Math questions on prime numbers

[LanaTron]

Ds started Singapore's Discovering Mathematics yesterday. The book states that "to determine whether a number is prime, we can check if it is divisible by prime numbers less than the given number."

 

Then one of the problems is:

 

Determine whether the following numbers are prime numbers. (a) 103, (b) 229, © 817.

 

I did not have my ds do this, because it seems it would take forever to figure that out if you have to try to divide the number by all primes less than that number. It seems like it would take forever just to find the primes less than those numbers. I read in the teacher manual something about that you really only need to divide by primes less than the square root of the number, which makes sense, but then you are stuck figuring out the square root of 817 (and we haven't done those yet, this is the first lesson in the book).

 

The rest of the lesson is on prime factorisation and index notation, and that all went really well.

 

Is it a crucial skill to be able to determine if a larger number is prime?

 

Thank you!

[nmoira]

I read in the teacher manual something about that you really only need to divide by primes less than the square root of the number, which makes sense, but then you are stuck figuring out the square root of 817 (and we haven't done those yet, this is the first lesson in the book).

Or you could just use 30^2=900 as a starting point. 29^2 is too big, 28^2 is too small.... so check all primes less than 28.

 

I think it's a useful skill, especially if you don't have a calculator that can factor numbers.

[LanaTron]

Okay, that makes the task seem more manageable; I don't know why I didn't figure that out. Thanks.

[8filltheheart]

There is a faster way. There are very simple ways to determine of the numbers are divisible by 2,3,5,7, and 11. (There are rules for all the prime numbers under 50, but if you know the easiest ones, then I think that trial and error isn't that big of a deal with the larger #s.)

 

A number is divisible by 2 if its last digit is also (i.e. 0,2,4,6 or 8).

 

A number is divisible by 3 if the sum of its digits is also. Example: 534: 5+3+4=12 and 1+2=3 so 534 is divisible by 3.

 

A number is divisible by 5 if the last digit is 5 or 0.

 

Test for divisibility by 7. Double the last digit and subtract it from the remaining leading truncated number. If the result is divisible by 7, then so was the original number. Apply this rule over and over again as necessary. Example: 826. Twice 6 is 12. So take 12 from the truncated 82. Now 82-12=70. This is divisible by 7, so 826 is divisible by 7 also.

 

Test for divisibility by 11. Subtract the last digit from the remaining leading truncated number. If the result is divisible by 11, then so was the first number. Apply this rule over and over again as necessary.

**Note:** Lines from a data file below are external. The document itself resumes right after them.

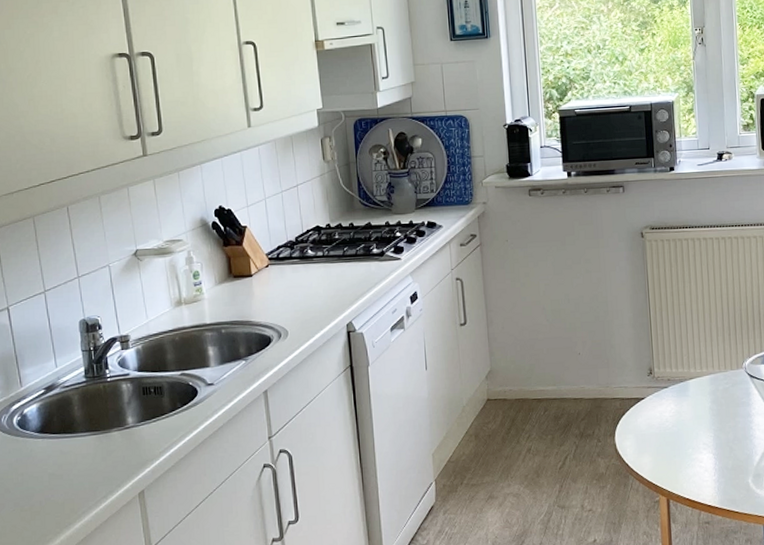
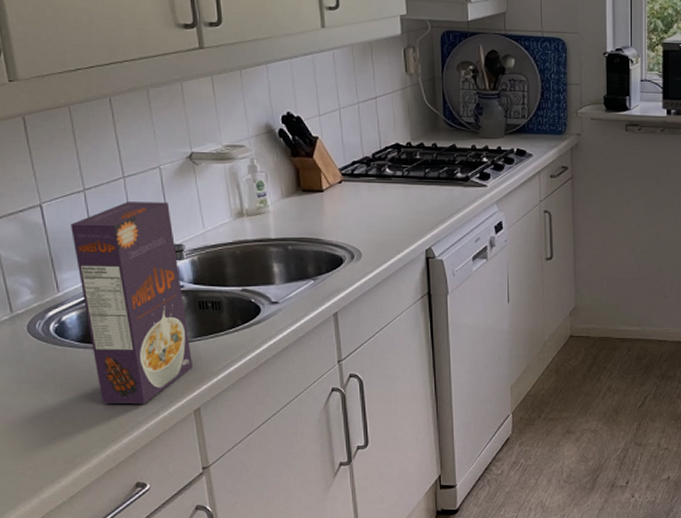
cereal box: none [33,297,137,491] -> present [70,202,193,404]

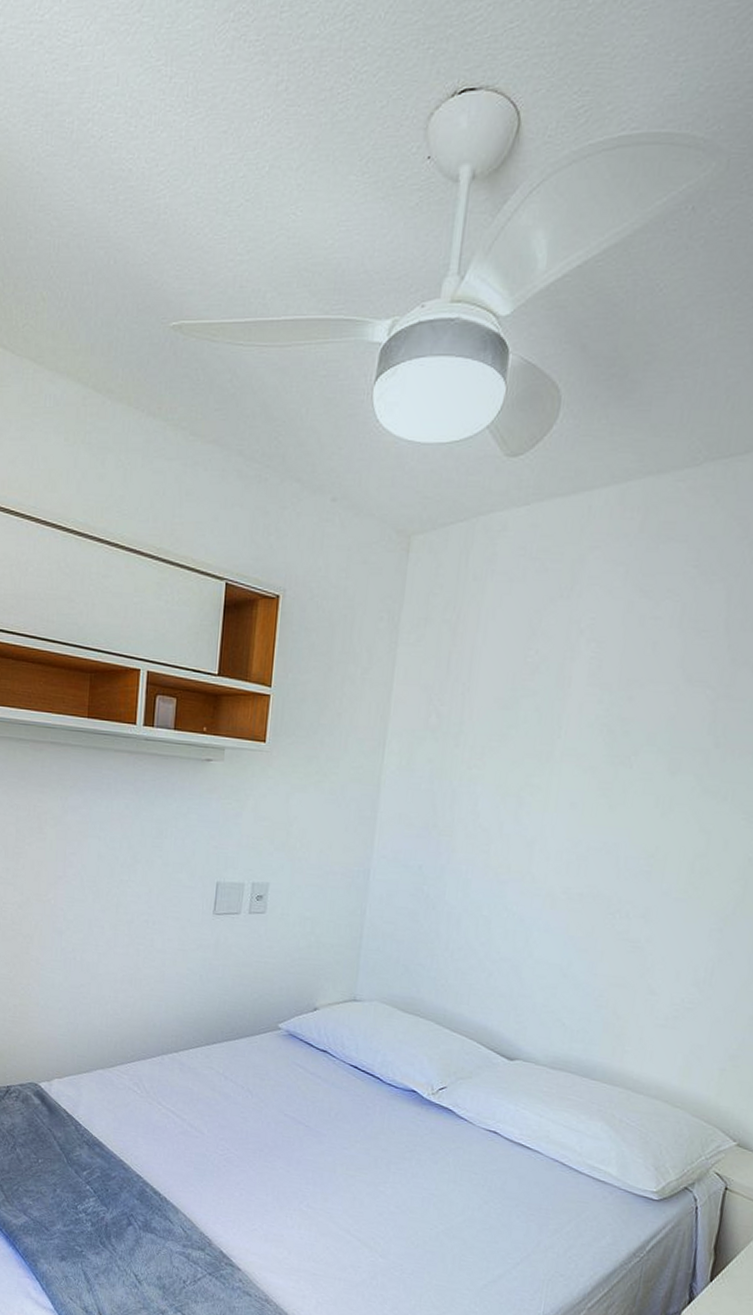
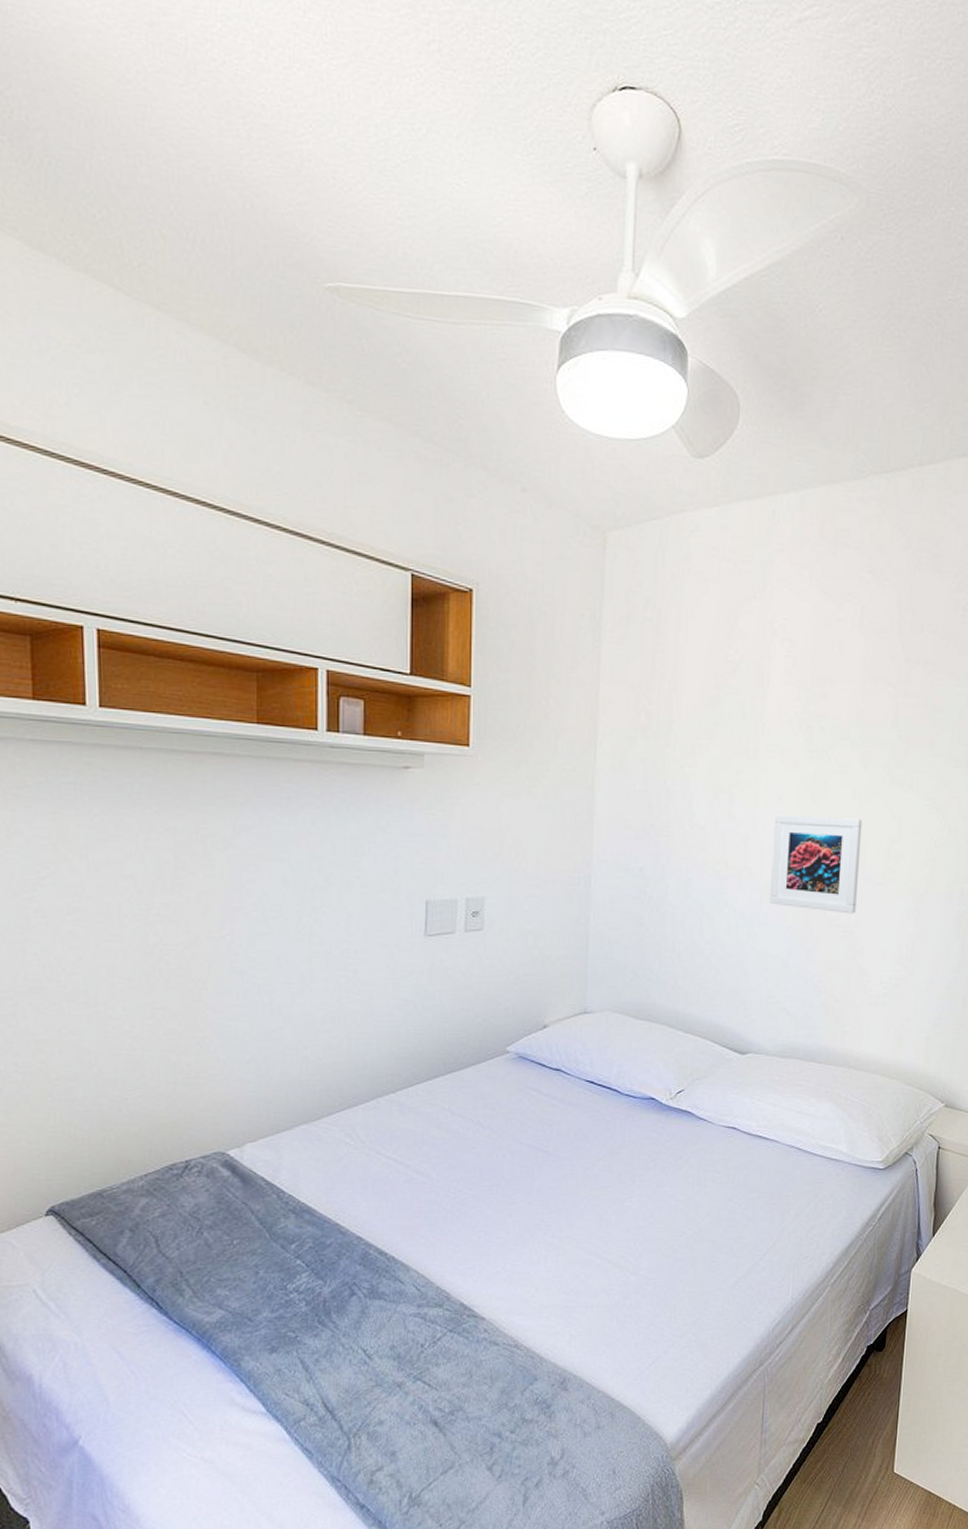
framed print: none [552,820,665,929] -> present [770,814,863,914]

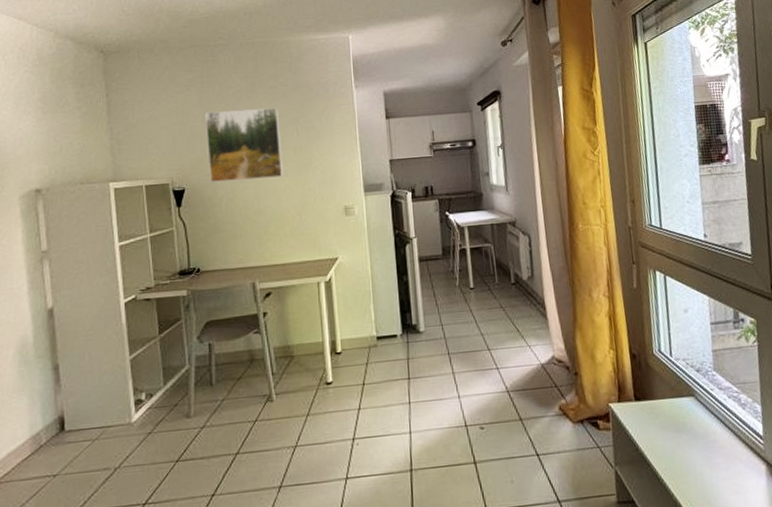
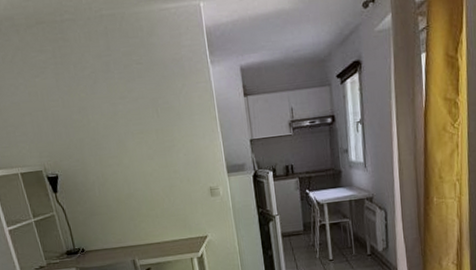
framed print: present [204,108,283,182] -> none [64,88,149,168]

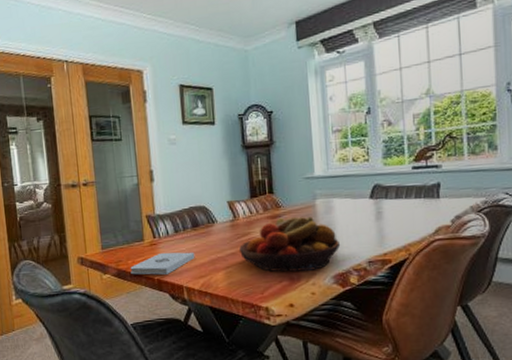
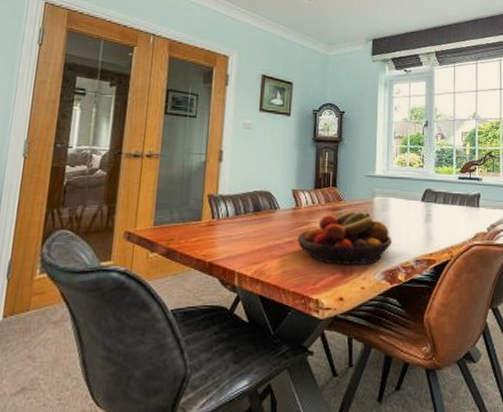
notepad: present [130,252,195,275] -> none [181,234,253,258]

Example: 19151--> 1915-1 =1914 -->191-4=187 -->18-7=11, so yes, 19151 is divisible by 11.

 

 

I simply pasted these from http://home.egge.net/~savory/maths1.htm

[Jackie in AR]

I simply pasted these from http://home.egge.net/~savory/maths1.htm

 

Thanks for the link!

[LanaTron]

Thanks! We knew the 2 & 5, and ds knew the 3 rule from LoF...thanks for the others, that simplifies even more.